*Dataset excerpts:*
[Start of Attachment]

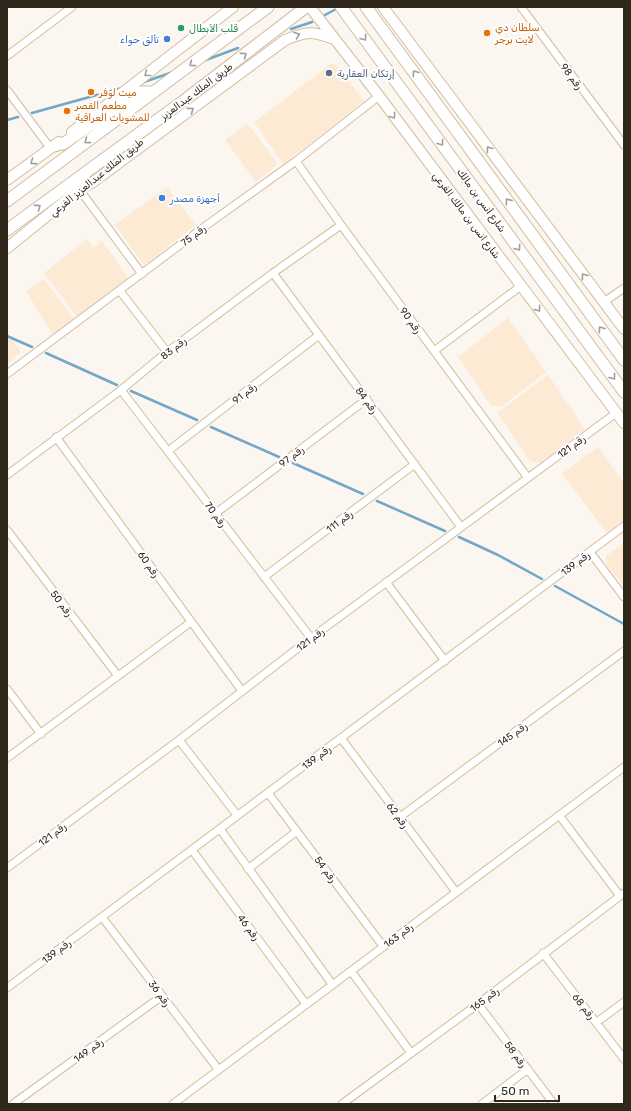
<svg xmlns="http://www.w3.org/2000/svg" width="631" height="1111" font-family="Rubik,Cairo,sans-serif">
<style>
.built{fill:#fcead5}
.lines{fill:none;stroke-linecap:round;stroke-linejoin:round}
.stream{stroke:#71a7c8;stroke-width:2.5}
.street-casing{stroke:#d4bc9f;stroke-width:9}
.secondary-casing{stroke:#d4bc9f;stroke-width:12}
.primary-casing{stroke:#d4bc9f;stroke-width:13}
.street{stroke:#fff;stroke-width:7}
.secondary{stroke:#fff;stroke-width:10}
.primary{stroke:#fff;stroke-width:11}
.oneway{stroke:#a29e99}
.leisure-dot{fill:#2e9e5b;stroke:#fff;stroke-width:1.5}
.food-dot{fill:#e8710a;stroke:#fff;stroke-width:1.5}
.shop-dot{fill:#3f7fe0;stroke:#fff;stroke-width:1.5}
.service-dot{fill:#5c6f8a;stroke:#fff;stroke-width:1.5}
.labels{text-anchor:middle;stroke-width:4;stroke-linejoin:round;paint-order:stroke}
.food-label{font-size:10px;fill:#c56008;stroke:#fff;text-anchor:start}
.leisure-label{font-size:10px;fill:#27864d;stroke:#fff;text-anchor:start}
.shop-label{font-size:10px;fill:#366cbe;stroke:#fff;text-anchor:end}
.service-label{font-size:10px;fill:#4e5e75;stroke:#fff;text-anchor:start}
.street-label{font-size:10px;fill:#31281c;stroke:#fff}
</style>
<rect width="100%" height="100%" fill="#fbf6f0"/>
<!-- built -->
<path class="built" d="M331 64 337 65 364 101 283 164 254 122Z
M247 123 278 164 256 182 225 140Z
M167 187 196 225 144 265 115 225Z
M87 239 93 248 102 241 128 278 77 317 44 273Z
M44 279 74 318 53 335 26 291Z
M508 318 546 372 501 407 491 405 458 357Z
M7 333 21 352 7 364Z
M548 375 585 429 540 463 530 461 497 413Z
M598 447 624 483V520L607 533 562 474Z
M624 543V586L607 565 606 556Z"/>
<g class="lines">
<!-- stream -->
<path class="stream" d="M325 15 338 8
M291 29 312 22
M203 61 238 48
M141 83 173 72
M32 113 122 88
M7 120 18 117
M7 336 32 347
M46 353 117 385
M131 391 197 420
M211 427 279 457
M293 463 363 494
M377 501 445 531
M459 537 498 555 542 579
M555 586 624 624"/>
<defs>
<path id="street" d="M521 7 624 145
M7 56 72 7
M7 90 51 149
M296 161 341 225 528 478
M79 189 142 274
M273 273 461 527
M120 291 167 352
M604 302 624 288
M434 351 521 286
M7 374 204 227 296 161 379 96
M121 390 311 638
M56 437 242 691
M168 451 319 335
M7 475 121 390 167 352 273 273 341 225
M216 513 367 399
M7 530 118 676
M590 552 624 597
M264 577 415 464
M386 582 445 661
M7 689 41 734
M341 738 456 892
M179 740 237 815
M7 758 191 622
M268 793 383 946
M559 815 620 896
M400 817 624 651
M220 829 332 984
M192 850 306 1004
M7 868 179 740 311 638 616 413
M248 869 297 831
M102 917 218 1069
M543 953 624 1059
M351 971 411 1053
M7 988 624 526
M478 1004 554 1104
M597 1022 624 1002
M13 1104 162 996
M173 1104 624 767
M342 1104 478 1004 624 893
M482 1104 528 1069"/>
<path id="secondary" d="M310 7 379 96 624 423
M383 7 624 329
M72 132 233 7
M7 180 59 142
M79 189 93 182 285 40C307 31 312 31 334 39
M7 248 85 185"/>
<path id="primary" d="M341 7 624 392
M366 7 624 360
M54 146 63 144 138 92H154
M7 201 268 7
M7 230 182 102 306 7"/>
</defs>
<!-- street casing -->
<use href="#street" class="street-casing"/>
<!-- secondary casing -->
<use href="#secondary" class="secondary-casing"/>
<!-- primary casing -->
<use href="#primary" class="primary-casing"/>
<!-- street -->
<use href="#street" class="street"/>
<!-- secondary -->
<use href="#secondary" class="secondary"/>
<!-- primary -->
<use href="#primary" class="primary"/>
</g>
<!-- one-way arrows -->
<defs><path id="oneway-chevron" d="M-2-3.5L2.5 0L-2 3.5" fill="none" stroke-width="1.6" stroke-linecap="round" stroke-linejoin="round"/></defs>
<g class="oneway">
<use href="#oneway-chevron" transform="translate(297 35) rotate(-21)"/>
<use href="#oneway-chevron" transform="translate(364 38) rotate(54)"/>
<use href="#oneway-chevron" transform="translate(244 55) rotate(-37)"/>
<use href="#oneway-chevron" transform="translate(192 64) rotate(143)"/>
<use href="#oneway-chevron" transform="translate(415 73) rotate(-126)"/>
<use href="#oneway-chevron" transform="translate(147 74) rotate(142)"/>
<use href="#oneway-chevron" transform="translate(191 110) rotate(-36)"/>
<use href="#oneway-chevron" transform="translate(393 116) rotate(53)"/>
<use href="#oneway-chevron" transform="translate(87 141) rotate(143)"/>
<use href="#oneway-chevron" transform="translate(441 143) rotate(54)"/>
<use href="#oneway-chevron" transform="translate(489 149) rotate(-127)"/>
<use href="#oneway-chevron" transform="translate(33 162) rotate(144)"/>
<use href="#oneway-chevron" transform="translate(508 201) rotate(-126)"/>
<use href="#oneway-chevron" transform="translate(38 207) rotate(-36)"/>
<use href="#oneway-chevron" transform="translate(518 248) rotate(54)"/>
<use href="#oneway-chevron" transform="translate(584 276) rotate(-127)"/>
<use href="#oneway-chevron" transform="translate(538 309) rotate(53)"/>
<use href="#oneway-chevron" transform="translate(601 329) rotate(-126)"/>
<use href="#oneway-chevron" transform="translate(613 377) rotate(53)"/>
</g>
<!-- markers -->
<circle class="leisure-dot" cx="181" cy="28" r="4"/>
<g class="food-dot">
<circle cx="487" cy="33" r="4"/>
<circle cx="91" cy="92" r="4"/>
<circle cx="67" cy="111" r="4"/>
</g>
<g class="shop-dot">
<circle cx="167" cy="39" r="4"/>
<circle cx="162" cy="198" r="4"/>
</g>
<circle class="service-dot" cx="329" cy="73" r="4"/>
<g class="labels">
<!-- food labels -->
<g class="food-label">
<text x="495" y="31">سلطان دي<tspan x="495" dy="12">لايت برجر</tspan></text>
<text x="99" y="96">ميت لوفر</text>
<text x="75" y="109">مطعم القصر<tspan x="75" dy="12">للمشويات العراقية</tspan></text>
</g>
<!-- leisure labels -->
<g class="leisure-label">
<text x="189" y="32">قلب الأبطال</text>
</g>
<!-- shop labels -->
<g class="shop-label">
<text x="159" y="43">تألق حواء</text>
<text x="170" y="202" text-anchor="start">أجهزة مصدر</text>
</g>
<!-- service labels -->
<g class="service-label">
<text x="337" y="77">إرتكان العقارية</text>
</g>
<!-- street labels -->
<g class="street-label">
<text transform="translate(572 76) rotate(53)" y="4">رقم 98</text>
<text transform="translate(196 91) rotate(-37)" y="4">طريق الملك عبدالعزيز</text>
<text transform="translate(96 177) rotate(-39)" y="4">طريق الملك عبدالعزيز الفرعي</text>
<text transform="translate(482 200) rotate(54)" y="4">شارع أنس بن مالك</text>
<text transform="translate(467 215) rotate(53)" y="4">شارع انس بن مالك الفرعي</text>
<text transform="translate(193 235) rotate(-37)" y="4">رقم 75</text>
<text transform="translate(411 320) rotate(54)" y="4">رقم 90</text>
<text transform="translate(173 348) rotate(-38)" y="4">رقم 83</text>
<text transform="translate(244 393) rotate(-38)" y="4">رقم 91</text>
<text transform="translate(367 400) rotate(54)" y="4">رقم 84</text>
<text transform="translate(571 446) rotate(-36)" y="4">رقم 121</text>
<text transform="translate(291 456) rotate(-37)" y="4">رقم 97</text>
<text transform="translate(216 514) rotate(53)" y="4">رقم 70</text>
<text transform="translate(339 521) rotate(-37)" y="4">رقم 111</text>
<text transform="translate(575 563) rotate(-37)" y="4">رقم 139</text>
<text transform="translate(149 564) rotate(54)" y="4">رقم 60</text>
<text transform="translate(62 603) rotate(53)" y="4">رقم 50</text>
<text transform="translate(310 639) rotate(-37)" y="4">رقم 121</text>
<text transform="translate(512 734) rotate(-36)" y="4">رقم 145</text>
<text transform="translate(316 757) rotate(-37)" y="4">رقم 139</text>
<text transform="translate(398 815) rotate(53)" y="4">رقم 62</text>
<text transform="translate(52 834) rotate(-37)" y="4">رقم 121</text>
<text transform="translate(326 869) rotate(53)" y="4">رقم 54</text>
<text transform="translate(249 927) rotate(53)" y="4">رقم 46</text>
<text transform="translate(398 935) rotate(-37)" y="4">رقم 163</text>
<text transform="translate(56 951) rotate(-37)" y="4">رقم 139</text>
<text transform="translate(160 993) rotate(53)" y="4">رقم 36</text>
<text transform="translate(484 999) rotate(-37)" y="4">رقم 165</text>
<text transform="translate(584 1006) rotate(52)" y="4">رقم 68</text>
<text transform="translate(88 1050) rotate(-36)" y="4">رقم 149</text>
<text transform="translate(516 1054) rotate(53)" y="4">رقم 58</text>
</g>
</g>
<!-- border -->
<rect width="631" height="1111" fill="none" stroke="#31281c" stroke-width="16"/>
<!-- scale -->
<path d="M495 1095v6h64v-6" fill="none" stroke="#31281c" stroke-width="2"/>
<text x="501" y="1095" font-size="12" fill="#31281c" stroke="#ffffff" stroke-width="3" paint-order="stroke">50 m</text>
</svg>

[End of Attachment]

*The problem:* Go over the records above and tally each line that includes "عبدالعزيز". Give the total by itself.

*Task output:* 2